» Material for this task:
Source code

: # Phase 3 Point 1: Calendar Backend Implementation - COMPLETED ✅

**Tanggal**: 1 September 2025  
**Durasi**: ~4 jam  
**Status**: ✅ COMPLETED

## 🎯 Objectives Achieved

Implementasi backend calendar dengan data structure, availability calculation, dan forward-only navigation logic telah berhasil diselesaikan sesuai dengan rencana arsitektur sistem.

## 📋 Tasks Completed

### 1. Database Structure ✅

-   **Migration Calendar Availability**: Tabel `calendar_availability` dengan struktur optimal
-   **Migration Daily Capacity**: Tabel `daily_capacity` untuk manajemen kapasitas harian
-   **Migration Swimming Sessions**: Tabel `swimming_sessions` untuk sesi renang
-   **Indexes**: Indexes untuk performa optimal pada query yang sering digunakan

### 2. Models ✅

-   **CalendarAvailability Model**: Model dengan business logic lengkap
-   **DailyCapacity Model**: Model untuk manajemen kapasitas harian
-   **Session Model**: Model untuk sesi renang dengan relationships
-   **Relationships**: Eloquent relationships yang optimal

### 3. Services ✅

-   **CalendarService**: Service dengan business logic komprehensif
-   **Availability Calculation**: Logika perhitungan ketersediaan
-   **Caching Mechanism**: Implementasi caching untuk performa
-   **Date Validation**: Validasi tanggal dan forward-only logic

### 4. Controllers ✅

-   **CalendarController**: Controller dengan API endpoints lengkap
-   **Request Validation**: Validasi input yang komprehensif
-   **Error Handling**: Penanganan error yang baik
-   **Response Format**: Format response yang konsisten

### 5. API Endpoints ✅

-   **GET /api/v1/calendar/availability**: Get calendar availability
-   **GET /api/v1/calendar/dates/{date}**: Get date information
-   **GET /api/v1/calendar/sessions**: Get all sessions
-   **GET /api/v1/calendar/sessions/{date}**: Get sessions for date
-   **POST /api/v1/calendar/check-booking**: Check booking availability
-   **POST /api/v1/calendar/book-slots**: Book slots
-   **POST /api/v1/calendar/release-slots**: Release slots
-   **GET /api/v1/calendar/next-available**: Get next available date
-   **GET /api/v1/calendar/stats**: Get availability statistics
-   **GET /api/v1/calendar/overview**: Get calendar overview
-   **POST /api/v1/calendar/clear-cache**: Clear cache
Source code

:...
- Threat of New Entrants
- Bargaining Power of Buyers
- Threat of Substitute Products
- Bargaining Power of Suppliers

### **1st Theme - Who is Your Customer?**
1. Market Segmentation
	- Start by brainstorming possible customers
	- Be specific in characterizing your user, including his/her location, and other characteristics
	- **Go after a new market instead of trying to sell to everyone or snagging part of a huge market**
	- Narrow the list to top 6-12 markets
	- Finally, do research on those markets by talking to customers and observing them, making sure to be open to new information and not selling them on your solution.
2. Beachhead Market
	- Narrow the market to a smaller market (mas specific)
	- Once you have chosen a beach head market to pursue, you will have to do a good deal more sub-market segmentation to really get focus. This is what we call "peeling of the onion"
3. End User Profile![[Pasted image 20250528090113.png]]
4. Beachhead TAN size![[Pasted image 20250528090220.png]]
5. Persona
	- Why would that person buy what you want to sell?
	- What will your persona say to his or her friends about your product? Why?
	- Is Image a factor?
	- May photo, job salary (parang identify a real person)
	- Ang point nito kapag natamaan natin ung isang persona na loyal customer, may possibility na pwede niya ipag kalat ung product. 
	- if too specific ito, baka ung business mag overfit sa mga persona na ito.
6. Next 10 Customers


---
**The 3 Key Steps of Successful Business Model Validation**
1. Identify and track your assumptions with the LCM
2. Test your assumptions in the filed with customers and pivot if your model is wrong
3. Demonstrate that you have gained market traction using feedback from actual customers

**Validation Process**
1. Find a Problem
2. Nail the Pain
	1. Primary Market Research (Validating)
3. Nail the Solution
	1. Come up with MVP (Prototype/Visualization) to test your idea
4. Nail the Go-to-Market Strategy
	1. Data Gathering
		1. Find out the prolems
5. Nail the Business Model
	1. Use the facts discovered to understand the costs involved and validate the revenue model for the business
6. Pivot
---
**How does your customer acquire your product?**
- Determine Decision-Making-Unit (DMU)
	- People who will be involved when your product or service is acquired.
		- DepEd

» Problem description: Copy out, exactly and alone, the lines of the entries above between the ones holding "- What will" and "3. Nail the Solution", inclusive.

» Answer to this problem:
	- What will your persona say to his or her friends about your product? Why?
	- Is Image a factor?
	- May photo, job salary (parang identify a real person)
	- Ang point nito kapag natamaan natin ung isang persona na loyal customer, may possibility na pwede niya ipag kalat ung product. 
	- if too specific ito, baka ung business mag overfit sa mga persona na ito.
6. Next 10 Customers


---
**The 3 Key Steps of Successful Business Model Validation**
1. Identify and track your assumptions with the LCM
2. Test your assumptions in the filed with customers and pivot if your model is wrong
3. Demonstrate that you have gained market traction using feedback from actual customers

**Validation Process**
1. Find a Problem
2. Nail the Pain
	1. Primary Market Research (Validating)
3. Nail the Solution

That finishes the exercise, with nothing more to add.